→ **Task details**: From the records that follow, copy every line in which "front" appears.

Structured pose outputs:

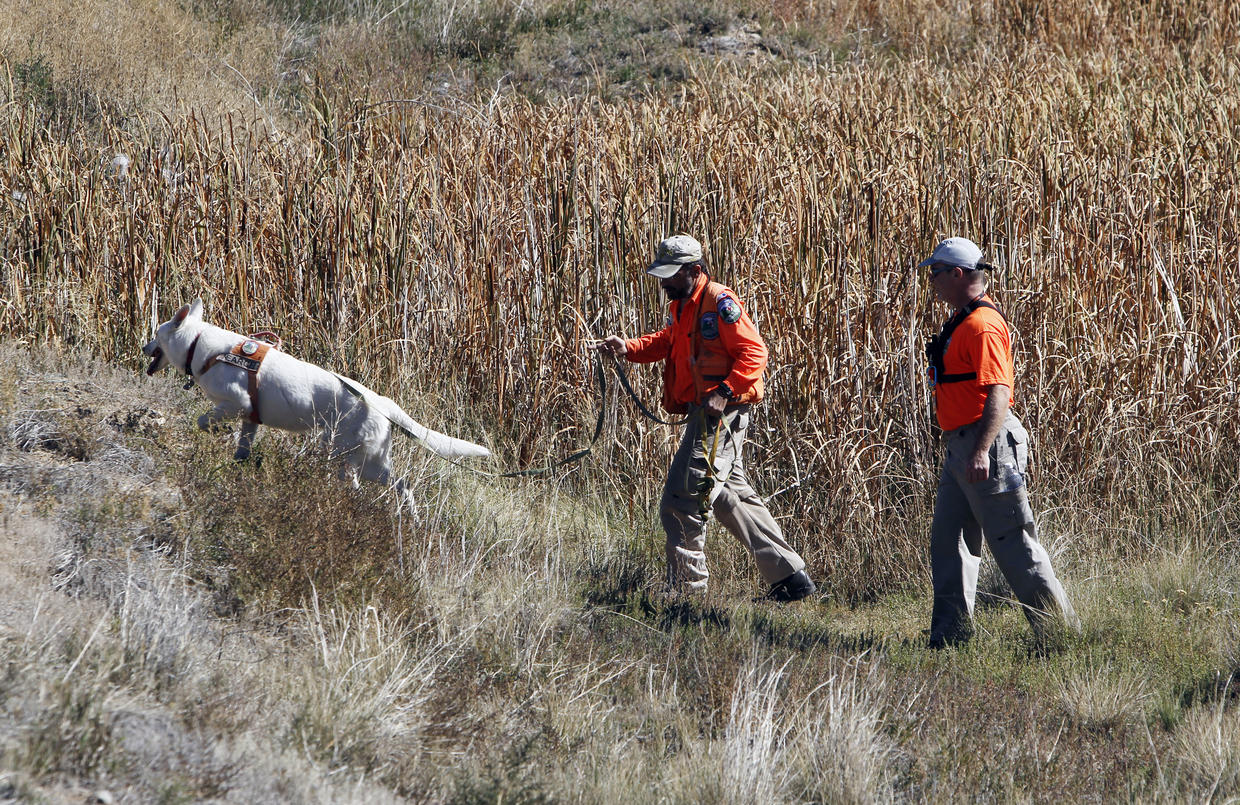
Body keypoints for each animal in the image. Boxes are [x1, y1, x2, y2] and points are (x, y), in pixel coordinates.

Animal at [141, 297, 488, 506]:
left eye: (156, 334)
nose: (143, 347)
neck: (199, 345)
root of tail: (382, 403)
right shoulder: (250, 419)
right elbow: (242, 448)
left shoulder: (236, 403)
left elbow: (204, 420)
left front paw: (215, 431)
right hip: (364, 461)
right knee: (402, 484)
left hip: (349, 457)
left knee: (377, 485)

* * *

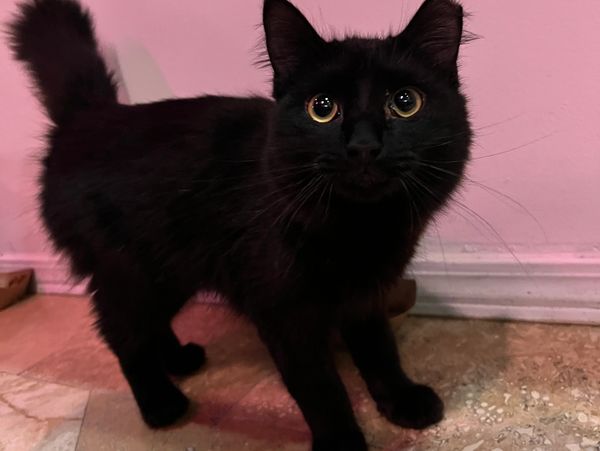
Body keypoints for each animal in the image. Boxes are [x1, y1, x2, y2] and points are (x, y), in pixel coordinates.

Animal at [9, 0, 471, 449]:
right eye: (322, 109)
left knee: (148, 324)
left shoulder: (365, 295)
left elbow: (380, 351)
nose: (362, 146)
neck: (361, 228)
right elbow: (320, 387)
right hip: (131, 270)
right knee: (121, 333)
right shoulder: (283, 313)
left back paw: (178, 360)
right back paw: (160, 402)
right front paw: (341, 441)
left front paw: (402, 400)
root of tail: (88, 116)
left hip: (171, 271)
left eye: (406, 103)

→ **Result**:
left front paw: (215, 431)
right front paw: (341, 441)
left front paw: (402, 400)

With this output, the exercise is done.